Handwriting vs. Hand Lettering

Handwriting vs. Hand Lettering
March 2, 2016 Daniel Palacios

Do you have to be good at handwriting to be a lettering artist?

The short answer is no.

You don’t have to be good at handwriting (cursive).

Writing is a separate art form compared to lettering, but they can compliment each other.

For example, you could start off by exploring ideas with a brush or pointed pen to generate letterforms, which is also known as calligraphy, then make adjustments and refine the original calligraphic sketches (lettering).

The end result will be a hand-lettered composition because you manually tweaked, traced and refined before settling on something you’re happy with.

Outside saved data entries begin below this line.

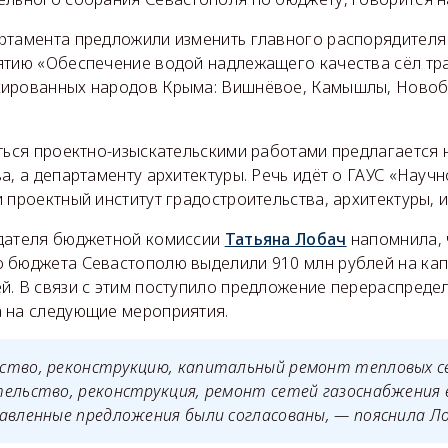
ртамента предложили изменить главного распорядител
ятию «Обеспечение водой надлежащего качества сёл т
сированных народов Крыма: Вишнёвое, Камышлы, Новоб
аться проектно-изыскательскими работами предлагается 
а, а департаменту архитектуры. Речь идёт о ГАУС «Научн
 проектный институт градостроительства, архитектуры, и
дателя бюджетной комиссии
Татьяна Лобач
напомнила, 
 бюджета Севастополю выделили 910 млн рублей на ка
й. В связи с этим поступило предложение перераспредел
 на следующие мероприятия.
ство, реконструкцию, капитальный ремонт тепловых с
ельство, реконструкция, ремонт сетей газоснабжения в
авленные предложения были согласованы, — пояснила Ло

This often gets mistaken for hand lettering. They are actually two independent things. Handwriting is what you probably learned in elementary school growing up. We all have a unique handwriting style, which can be developed over time. The most common examples are our individually personalized signatures.

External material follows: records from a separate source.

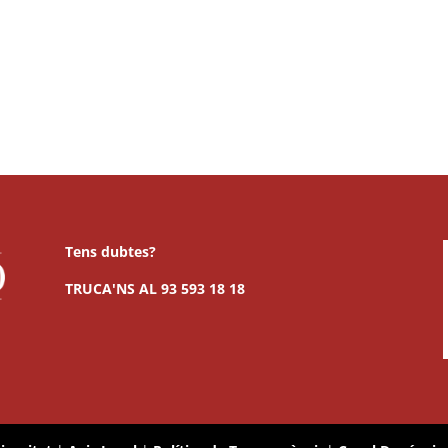
Tens dubtes?
TRUCA'NS AL
93 593 18 18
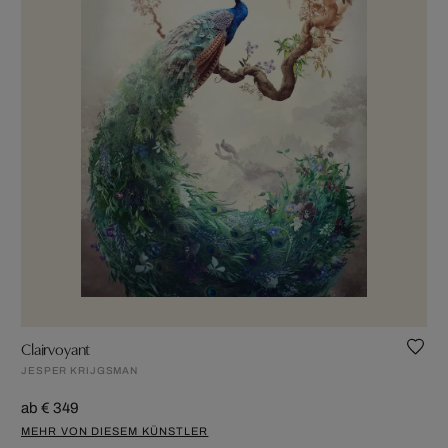
Clairvoyant
JESPER KRIJGSMAN
ab € 349
MEHR VON DIESEM KÜNSTLER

Wikipedia does a decent job of summarizing the characteristics of handwriting below:

  • specific shape of letters, e.g. their roundness or sharpness
  • regular or irregular spacing between letters
  • the slope of the letters
  • the rhythmic repetition of the elements or arrhythmia
  • the pressure to the paper
  • the average size of letters
  • the thickness of letters

Aside from being a good foundation to lettering, it isn’t a prerequisite to be good at cursive if you want to be a lettering artist. There are various styles and forms of lettering, such as, script, serif, sans serif, slab serif (Egyptian) and blackletter. All of these can be hand-drawn with no prior handwriting experience. You can learn lettering by studying and practicing.

Hand Lettering

Other than having the word hand in common, hand lettering is different. The most common characteristic of lettering is that the letters are drawn, not written. Even if you start by using calligraphy and end up making subtle adjustments, then it’s technically lettering. It becomes lettering when you start altering your original hand-written sketch.

The important takeaway from this is to dissociate the idea that your handwriting is directly related to lettering. It can certainly help if you’re comfortable at handwriting, but your normal writing style and lettering style should be different. Don’t be surprised by this.


Can you emulate a handwritten style by drawing? Sure.

Anything is possible, but it takes time. As you get comfortable with calligraphy, you can manually add weight to a monoline script or “skeleton” using a pencil or pen to create the thick strokes. The problem with doing it this way is that you can lose some of the handwritten qualities, like the natural rhythm and flow. It can also take several months or years of experience before you get to this level, but know that it is an option.

If your goal is to create a handwritten style logo, then be intentional with the tools you use and make adjustments accordingly.

Handwriting isn’t exactly the golden ticket to becoming a good lettering artist, but it’s a great companion. You can always practice.